Monday, June 28, 2010

Foraging Report 06/28/2010

School's out, World Cup is on, weather is hot, what else can I say? We have been spending lots of time at the local kid's museums, down at Rocky Neck State Park, at birthday parties, at the movies and in front of the TV.

Our weekly trips to Harkness Park finally yielded 3 bags of linden flowers and bracts to dry for tea. The fragrant flowers smell like honey, and we dry them in paper bags and store them for wintertime tea parties. We were stopped and questioned by several people as to what we were doing, including a pair of elderly Russian ladies out for a stroll. They were happy to see that someone knew what the tree was, and was interested in herbs and plants even in this modern age. The trees are easy to spot from a distance due to their speckled appearance from the lighter colored bracts against the darker green leaves. Lindens are often planted as landscaping trees for their pleasing shape.

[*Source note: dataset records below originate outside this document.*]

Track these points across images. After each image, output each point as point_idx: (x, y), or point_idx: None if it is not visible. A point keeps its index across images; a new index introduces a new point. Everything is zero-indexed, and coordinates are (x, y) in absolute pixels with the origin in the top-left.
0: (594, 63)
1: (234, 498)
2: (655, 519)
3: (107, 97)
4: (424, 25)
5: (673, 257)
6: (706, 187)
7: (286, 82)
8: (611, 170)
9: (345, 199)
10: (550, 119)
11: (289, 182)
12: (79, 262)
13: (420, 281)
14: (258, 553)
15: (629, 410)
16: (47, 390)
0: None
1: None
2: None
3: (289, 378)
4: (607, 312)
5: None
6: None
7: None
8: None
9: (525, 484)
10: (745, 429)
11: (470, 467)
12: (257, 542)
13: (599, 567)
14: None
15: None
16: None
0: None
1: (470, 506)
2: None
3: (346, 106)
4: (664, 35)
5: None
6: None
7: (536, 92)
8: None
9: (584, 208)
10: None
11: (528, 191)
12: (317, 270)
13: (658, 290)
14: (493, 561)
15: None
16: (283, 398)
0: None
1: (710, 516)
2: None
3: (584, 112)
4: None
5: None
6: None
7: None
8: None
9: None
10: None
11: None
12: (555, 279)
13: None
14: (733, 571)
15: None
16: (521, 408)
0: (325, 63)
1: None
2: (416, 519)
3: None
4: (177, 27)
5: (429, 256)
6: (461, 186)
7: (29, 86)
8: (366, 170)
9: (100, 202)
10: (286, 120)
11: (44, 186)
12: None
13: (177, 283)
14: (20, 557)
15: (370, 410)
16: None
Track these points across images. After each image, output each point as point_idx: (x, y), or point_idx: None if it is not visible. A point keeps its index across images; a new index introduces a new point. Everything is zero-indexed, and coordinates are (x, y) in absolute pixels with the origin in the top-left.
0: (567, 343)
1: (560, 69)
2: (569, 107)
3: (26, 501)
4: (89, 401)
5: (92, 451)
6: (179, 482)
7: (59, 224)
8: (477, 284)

White mulberries also ripened, and we picked a few bowls to snack on. They are not as flavorful as the red or black mulberries, and can seem almost watery, but make a good addition to fruit salads, granola, and yogurt. I think they look like a bowl of grubs.

The black raspberries are loving the sun and hot weather, and we often have to compete with birds for the fruit. We don't usually gather these in large quantities, as they can seem especially seedy. We use them fresh in breakfast granola and yogurt. My favorite summer berry, wineberry, is flowering. It is hard to see the small, white flower along the roadside, but we can spot a wineberry bramble patch easily from it's reddish blush. The whole plant is covered in red hairs which may seem soft, but there are still prickers on there too!

We tried some burdock flower stalk. Robert thinks it has an "oaky barrel" flavor, so he curried them. He also is searching for some edible seaweed books. We can gather some seaweed at the shore, like Irish sea moss, sea lettuce and kelp. Most books we can find on the subject are old, and from the British Isles, but we would like to forage some seaweed in Maine in August when we go camping. The garlic mustard is producing plenty of seeds, and they are dry enough to gather and separate from the papery sheaths. Those we add to toasted spices mixtures for curries, and top off breads with their peppery garlic bite.

1 comment:

EM said...

I believe all seaweed is edible. Great blog!